Mentre quando si lavora sull’auto percezione e sul feedback dei colleghi per poter crescere in autonomia (self empowerment) , le mie esperienze mi dicono che il mezzo non solo è accettato ma anche molto apprezzato.
Altro problema, la scissione psicologica fra agente reale e agente metaforico: non sono stato io a tradire i colleghi, è stato l’elfo che interpretavo e si sa che gli elfi tradiscono sempre. Questo può succedere se non si lavora prima molto bene sul chiarire che l’aspetto immaginario sta solo intorno alle persone reali, intanto facendo scegliere i personaggi in base alla maggior sintonia possibile con il proprio sentirsi, e poi facendo dichiarare da subito limiti e possibilità concrete da riportare nel mondo fantastico : per esempio, se non sei capace di nuotare non nuoterai nemmeno nell’avventura, se sei alto 2 metri e 5 non potrai intrufolarti facilmente in una galleria da 50 cm di diametro. Con questo si possono garantire bellissime avventure mantenendo una connessione molto stretta, anche psicologica, fra personaggio e attore, e garantendo in questo modo un forte limite alla fuga giustificante attraverso lo specchio della metafora. E quindi la massima efficacia dell’esperienzialità.

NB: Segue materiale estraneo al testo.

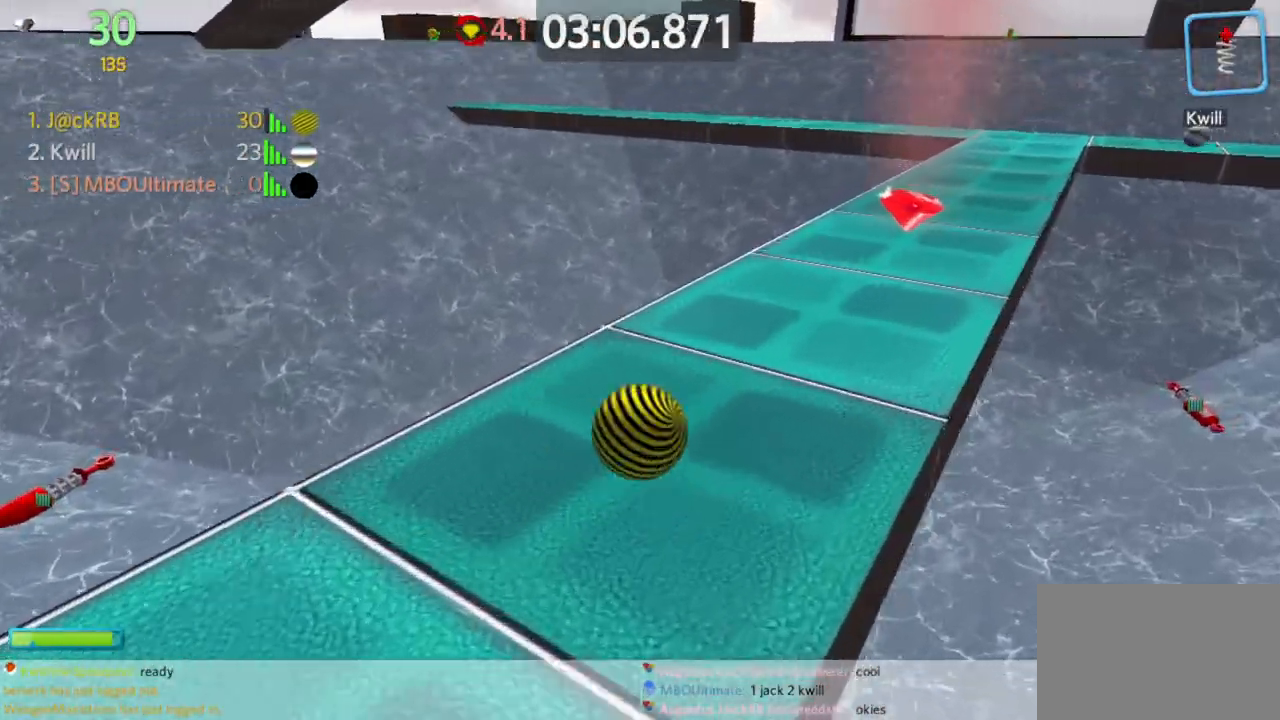
{"keys": ["s"], "mouse": [], "events": [[100, "d", "up"], [183, "a", "down"], [283, "a", "up"], [333, "w", "up"], [383, "s", "down"]]}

La prima volta che ho sperimentato questa metodologia correva l’anno 1991 (quasi 20 anni fa), la compagnia dell’Anello che produsse il primo prototipo era composta da gente che si è fatta poi nomi “seri” nella formazione (in ordine sparso e sperando di non scordare nessuno : Matteo Rosa, Emanuele Kettlitz, Maurizio Corbani, Susanna Mazzeschi, Renata Averna, Renata Rossi, Marina Rossi, Teresa Chambry, Fernanda Siboni e Chiara Martinelli, con un sussulto di suggerimenti anche dal guru Massimo Bruscaglioni, esterno al team ma a conoscenza della cosa). Il nome del gioco nella sua prima edizione specifica era Skandinsky Platz, l’ambientazione una  metropolitana che andava a fuoco portando i passeggeri in situazioni sempre più drammatiche e problematiche, il focus formativo sul self empowerment, e il primo cliente ad usarlo fu Italtel. Presto seguito da molti altri fra cui Microsoft, Finmeccanica, RAI, Astra Zeneca, GSK e molti altri.
E ancora oggi, quando mi capita di incontrare qualcuno che aveva partecipato a quei corsi, li ascolto ricordare non di un’aula o una sedia sotto cui erano passati, ma di una galleria fumosa, un cunicolo pieno di topi giganti semiparlanti e di colleghi altrettanto stressati da una storia indimenticata anche a decine (ormai) di anni. Potenza della fantasia.